**Directions for this task:** Count every line in the entries that holds the word "parents". The reply is that count alone.

**Material for this task:**
┄┄┄┄┄┄┄┄┄┄┄┄┄┄┄┄┄┄┄┄

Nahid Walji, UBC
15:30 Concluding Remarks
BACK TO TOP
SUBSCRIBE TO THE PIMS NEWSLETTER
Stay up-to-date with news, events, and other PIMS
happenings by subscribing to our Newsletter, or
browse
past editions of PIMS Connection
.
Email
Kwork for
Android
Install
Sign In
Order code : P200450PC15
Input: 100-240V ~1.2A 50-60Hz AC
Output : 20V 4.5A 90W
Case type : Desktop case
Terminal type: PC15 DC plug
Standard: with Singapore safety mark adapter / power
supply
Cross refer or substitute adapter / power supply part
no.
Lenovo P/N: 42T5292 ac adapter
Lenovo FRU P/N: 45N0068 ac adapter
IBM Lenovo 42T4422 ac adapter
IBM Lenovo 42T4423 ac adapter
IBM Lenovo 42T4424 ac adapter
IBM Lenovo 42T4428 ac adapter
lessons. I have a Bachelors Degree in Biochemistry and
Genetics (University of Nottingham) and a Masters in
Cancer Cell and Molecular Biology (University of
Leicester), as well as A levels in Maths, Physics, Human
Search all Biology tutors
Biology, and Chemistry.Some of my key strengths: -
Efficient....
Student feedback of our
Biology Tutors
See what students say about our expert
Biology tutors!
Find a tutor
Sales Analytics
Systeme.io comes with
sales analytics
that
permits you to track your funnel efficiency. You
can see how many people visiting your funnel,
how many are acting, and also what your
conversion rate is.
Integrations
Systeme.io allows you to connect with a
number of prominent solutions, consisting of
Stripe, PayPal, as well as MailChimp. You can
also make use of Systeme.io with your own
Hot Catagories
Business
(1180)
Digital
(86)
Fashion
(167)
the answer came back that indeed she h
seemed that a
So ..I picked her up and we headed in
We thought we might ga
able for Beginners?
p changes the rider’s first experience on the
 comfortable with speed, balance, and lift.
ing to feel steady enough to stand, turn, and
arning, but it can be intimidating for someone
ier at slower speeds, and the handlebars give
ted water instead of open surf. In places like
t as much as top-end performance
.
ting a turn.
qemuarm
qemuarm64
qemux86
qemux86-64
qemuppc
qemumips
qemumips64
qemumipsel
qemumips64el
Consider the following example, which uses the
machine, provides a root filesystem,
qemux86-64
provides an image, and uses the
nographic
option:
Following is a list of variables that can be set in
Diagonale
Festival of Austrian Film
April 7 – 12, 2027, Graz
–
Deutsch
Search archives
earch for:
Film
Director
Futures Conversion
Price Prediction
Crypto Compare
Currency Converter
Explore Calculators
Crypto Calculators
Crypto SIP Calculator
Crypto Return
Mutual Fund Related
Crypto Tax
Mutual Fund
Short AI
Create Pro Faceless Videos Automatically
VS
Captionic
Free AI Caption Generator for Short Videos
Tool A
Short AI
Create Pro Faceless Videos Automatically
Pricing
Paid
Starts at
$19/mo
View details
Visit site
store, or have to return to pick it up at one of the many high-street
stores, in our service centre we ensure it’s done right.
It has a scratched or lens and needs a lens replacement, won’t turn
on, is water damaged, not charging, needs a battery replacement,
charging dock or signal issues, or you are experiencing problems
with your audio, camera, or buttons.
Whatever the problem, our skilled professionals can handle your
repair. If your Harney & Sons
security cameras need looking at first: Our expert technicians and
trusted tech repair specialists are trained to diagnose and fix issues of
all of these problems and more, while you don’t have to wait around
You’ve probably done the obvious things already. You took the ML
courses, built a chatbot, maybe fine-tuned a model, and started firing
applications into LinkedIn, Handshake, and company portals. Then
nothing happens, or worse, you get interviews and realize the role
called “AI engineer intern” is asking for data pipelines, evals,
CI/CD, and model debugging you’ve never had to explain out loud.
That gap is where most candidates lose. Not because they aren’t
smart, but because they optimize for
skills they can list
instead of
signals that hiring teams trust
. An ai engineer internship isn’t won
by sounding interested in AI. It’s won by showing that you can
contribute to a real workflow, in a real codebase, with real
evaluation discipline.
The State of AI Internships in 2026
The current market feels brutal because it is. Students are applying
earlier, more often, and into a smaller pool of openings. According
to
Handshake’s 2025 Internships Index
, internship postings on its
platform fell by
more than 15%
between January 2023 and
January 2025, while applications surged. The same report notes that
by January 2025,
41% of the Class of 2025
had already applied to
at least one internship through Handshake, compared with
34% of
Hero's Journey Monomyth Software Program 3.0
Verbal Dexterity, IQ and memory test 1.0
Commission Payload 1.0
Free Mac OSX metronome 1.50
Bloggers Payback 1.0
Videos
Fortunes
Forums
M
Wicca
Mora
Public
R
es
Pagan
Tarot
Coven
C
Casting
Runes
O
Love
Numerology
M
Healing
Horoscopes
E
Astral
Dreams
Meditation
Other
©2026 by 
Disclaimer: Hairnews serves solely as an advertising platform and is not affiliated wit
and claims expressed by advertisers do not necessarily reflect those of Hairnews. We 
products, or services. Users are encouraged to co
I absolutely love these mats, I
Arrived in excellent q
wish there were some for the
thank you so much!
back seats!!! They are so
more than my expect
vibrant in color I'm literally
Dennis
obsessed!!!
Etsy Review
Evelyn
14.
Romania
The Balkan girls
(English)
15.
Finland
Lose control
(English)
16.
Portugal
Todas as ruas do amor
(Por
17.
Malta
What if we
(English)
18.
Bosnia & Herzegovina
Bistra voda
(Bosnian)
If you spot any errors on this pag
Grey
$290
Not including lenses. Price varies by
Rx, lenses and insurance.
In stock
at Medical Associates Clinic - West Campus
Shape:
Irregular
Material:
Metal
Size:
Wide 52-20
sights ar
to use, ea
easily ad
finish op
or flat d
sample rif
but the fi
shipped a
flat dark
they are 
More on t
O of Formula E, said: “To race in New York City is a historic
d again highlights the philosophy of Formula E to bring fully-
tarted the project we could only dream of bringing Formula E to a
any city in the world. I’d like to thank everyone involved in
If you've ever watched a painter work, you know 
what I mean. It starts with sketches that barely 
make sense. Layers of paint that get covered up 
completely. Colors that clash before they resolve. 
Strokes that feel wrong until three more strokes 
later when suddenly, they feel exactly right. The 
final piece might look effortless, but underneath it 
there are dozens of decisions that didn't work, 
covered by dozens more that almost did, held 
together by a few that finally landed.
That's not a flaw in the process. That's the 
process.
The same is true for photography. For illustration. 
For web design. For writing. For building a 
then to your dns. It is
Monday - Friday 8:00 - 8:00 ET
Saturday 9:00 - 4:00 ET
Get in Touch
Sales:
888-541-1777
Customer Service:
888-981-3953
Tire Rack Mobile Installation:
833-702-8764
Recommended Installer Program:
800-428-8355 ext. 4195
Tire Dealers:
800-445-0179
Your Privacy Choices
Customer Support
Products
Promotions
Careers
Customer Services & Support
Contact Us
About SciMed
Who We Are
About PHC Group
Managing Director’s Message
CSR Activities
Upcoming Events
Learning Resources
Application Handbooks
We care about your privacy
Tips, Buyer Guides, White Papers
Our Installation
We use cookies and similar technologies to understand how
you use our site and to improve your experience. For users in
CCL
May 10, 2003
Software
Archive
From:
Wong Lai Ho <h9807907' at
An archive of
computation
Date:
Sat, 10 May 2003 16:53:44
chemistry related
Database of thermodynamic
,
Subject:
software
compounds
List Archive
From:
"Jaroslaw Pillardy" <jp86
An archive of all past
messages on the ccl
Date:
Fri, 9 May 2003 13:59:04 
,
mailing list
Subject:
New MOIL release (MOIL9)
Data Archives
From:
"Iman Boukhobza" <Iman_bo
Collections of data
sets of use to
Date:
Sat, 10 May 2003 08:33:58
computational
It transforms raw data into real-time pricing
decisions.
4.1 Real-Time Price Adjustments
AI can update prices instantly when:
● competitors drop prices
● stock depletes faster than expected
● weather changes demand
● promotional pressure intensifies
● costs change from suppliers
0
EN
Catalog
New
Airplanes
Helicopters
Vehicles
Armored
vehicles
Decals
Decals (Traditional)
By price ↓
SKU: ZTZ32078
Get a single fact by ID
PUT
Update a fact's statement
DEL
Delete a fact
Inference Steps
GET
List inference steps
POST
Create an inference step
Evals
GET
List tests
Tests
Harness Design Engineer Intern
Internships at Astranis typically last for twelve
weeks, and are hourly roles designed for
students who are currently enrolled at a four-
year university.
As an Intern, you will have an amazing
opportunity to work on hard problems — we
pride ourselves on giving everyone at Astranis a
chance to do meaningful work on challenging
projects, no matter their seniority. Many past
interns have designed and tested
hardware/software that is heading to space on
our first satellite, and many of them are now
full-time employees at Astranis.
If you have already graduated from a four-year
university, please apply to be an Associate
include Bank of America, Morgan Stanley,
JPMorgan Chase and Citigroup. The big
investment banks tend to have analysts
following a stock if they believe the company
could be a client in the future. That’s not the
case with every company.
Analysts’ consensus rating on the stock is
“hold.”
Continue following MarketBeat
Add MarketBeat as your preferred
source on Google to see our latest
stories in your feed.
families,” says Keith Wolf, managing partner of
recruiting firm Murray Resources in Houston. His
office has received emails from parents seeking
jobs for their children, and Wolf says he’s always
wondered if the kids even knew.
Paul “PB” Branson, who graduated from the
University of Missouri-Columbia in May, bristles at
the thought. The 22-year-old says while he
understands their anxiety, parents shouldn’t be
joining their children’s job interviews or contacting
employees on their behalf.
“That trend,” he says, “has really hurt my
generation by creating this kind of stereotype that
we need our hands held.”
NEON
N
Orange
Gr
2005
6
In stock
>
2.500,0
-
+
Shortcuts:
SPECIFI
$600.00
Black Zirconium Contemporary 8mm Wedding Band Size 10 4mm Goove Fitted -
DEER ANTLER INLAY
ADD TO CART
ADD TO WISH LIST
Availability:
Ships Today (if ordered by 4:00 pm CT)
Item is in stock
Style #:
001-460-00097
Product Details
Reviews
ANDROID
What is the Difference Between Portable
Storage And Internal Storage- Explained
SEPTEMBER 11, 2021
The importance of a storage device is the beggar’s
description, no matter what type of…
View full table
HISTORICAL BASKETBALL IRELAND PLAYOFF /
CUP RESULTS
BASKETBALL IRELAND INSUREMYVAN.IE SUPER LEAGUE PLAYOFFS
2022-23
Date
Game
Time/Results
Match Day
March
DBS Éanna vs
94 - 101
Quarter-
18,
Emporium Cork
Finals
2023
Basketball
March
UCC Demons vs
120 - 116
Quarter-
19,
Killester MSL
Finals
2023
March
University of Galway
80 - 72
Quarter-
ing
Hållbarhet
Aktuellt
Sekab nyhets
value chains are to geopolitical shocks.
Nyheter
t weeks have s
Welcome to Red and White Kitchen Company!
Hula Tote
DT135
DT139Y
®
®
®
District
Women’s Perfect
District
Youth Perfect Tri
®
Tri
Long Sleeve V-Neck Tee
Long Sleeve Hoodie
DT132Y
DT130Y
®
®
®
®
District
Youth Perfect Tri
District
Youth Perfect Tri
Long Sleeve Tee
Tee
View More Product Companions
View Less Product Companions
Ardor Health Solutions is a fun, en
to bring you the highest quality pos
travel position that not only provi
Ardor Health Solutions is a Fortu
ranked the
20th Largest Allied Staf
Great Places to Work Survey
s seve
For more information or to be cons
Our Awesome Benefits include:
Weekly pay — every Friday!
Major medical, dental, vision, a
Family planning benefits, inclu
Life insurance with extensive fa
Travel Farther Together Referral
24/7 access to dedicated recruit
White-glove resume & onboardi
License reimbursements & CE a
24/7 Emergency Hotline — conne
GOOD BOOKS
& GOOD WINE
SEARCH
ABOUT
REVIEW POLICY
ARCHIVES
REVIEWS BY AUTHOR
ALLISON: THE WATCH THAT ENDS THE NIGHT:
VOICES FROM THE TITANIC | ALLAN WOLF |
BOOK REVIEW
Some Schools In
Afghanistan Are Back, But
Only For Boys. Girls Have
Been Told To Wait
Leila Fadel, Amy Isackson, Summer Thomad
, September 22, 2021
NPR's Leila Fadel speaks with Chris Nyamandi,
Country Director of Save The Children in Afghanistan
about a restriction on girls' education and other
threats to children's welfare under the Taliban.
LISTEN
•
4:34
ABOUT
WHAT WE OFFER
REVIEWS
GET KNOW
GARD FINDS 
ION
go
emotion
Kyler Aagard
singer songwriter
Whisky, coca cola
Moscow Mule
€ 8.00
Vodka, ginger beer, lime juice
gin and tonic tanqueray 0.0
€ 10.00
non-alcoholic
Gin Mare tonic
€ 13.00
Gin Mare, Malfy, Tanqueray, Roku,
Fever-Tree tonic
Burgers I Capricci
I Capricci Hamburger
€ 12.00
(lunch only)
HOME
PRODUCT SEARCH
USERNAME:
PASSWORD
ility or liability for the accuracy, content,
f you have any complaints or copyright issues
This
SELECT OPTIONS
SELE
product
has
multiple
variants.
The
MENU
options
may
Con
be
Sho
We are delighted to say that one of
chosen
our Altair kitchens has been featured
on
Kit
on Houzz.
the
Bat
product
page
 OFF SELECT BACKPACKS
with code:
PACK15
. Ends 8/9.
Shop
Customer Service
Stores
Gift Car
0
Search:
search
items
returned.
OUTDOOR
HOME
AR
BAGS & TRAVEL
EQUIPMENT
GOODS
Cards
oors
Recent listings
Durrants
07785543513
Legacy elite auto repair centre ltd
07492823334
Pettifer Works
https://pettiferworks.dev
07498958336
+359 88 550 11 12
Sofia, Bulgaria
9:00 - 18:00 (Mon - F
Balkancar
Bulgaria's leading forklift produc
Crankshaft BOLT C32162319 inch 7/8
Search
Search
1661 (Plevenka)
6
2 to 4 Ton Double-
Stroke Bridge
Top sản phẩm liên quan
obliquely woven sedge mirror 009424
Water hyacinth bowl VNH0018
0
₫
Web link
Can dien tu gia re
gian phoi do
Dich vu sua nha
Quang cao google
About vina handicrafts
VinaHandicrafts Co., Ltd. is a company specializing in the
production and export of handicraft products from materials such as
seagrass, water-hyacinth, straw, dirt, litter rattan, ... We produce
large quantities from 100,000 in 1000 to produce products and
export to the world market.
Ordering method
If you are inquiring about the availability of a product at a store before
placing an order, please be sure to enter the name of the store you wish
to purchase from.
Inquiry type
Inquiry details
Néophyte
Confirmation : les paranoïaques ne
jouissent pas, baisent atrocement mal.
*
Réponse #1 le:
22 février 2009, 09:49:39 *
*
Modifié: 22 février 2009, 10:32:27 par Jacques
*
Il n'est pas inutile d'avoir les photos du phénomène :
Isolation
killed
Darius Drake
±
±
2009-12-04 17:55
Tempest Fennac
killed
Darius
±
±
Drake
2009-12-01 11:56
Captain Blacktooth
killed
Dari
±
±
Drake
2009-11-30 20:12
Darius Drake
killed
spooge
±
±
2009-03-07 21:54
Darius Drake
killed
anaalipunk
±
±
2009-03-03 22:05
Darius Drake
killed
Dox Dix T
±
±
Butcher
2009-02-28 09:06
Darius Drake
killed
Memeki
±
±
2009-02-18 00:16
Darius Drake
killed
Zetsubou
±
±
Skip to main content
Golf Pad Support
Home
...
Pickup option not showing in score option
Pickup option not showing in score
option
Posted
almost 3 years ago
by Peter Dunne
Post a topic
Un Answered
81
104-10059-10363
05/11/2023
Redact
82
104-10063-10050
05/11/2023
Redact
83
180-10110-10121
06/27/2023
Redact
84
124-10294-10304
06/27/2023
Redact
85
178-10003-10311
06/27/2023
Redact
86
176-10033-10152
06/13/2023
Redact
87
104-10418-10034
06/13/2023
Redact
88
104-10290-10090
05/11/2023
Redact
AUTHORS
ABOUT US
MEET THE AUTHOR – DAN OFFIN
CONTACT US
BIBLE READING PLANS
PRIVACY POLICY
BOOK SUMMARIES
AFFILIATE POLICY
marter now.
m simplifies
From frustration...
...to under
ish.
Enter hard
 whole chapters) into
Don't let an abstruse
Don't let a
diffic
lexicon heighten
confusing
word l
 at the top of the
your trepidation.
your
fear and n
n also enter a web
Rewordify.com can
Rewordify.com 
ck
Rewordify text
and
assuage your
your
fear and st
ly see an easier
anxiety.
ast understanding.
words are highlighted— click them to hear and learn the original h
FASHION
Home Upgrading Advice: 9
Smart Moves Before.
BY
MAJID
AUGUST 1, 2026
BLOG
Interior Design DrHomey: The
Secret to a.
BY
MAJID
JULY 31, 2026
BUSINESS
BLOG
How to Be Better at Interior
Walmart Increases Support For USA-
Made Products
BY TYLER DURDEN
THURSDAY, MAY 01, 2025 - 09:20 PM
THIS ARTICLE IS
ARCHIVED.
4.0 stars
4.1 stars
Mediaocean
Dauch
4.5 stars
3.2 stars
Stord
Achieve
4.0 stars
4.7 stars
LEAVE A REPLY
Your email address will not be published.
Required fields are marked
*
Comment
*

┄┄┄┄┄┄┄┄┄┄┄┄┄┄┄┄┄┄┄┄

**Answer area:** 2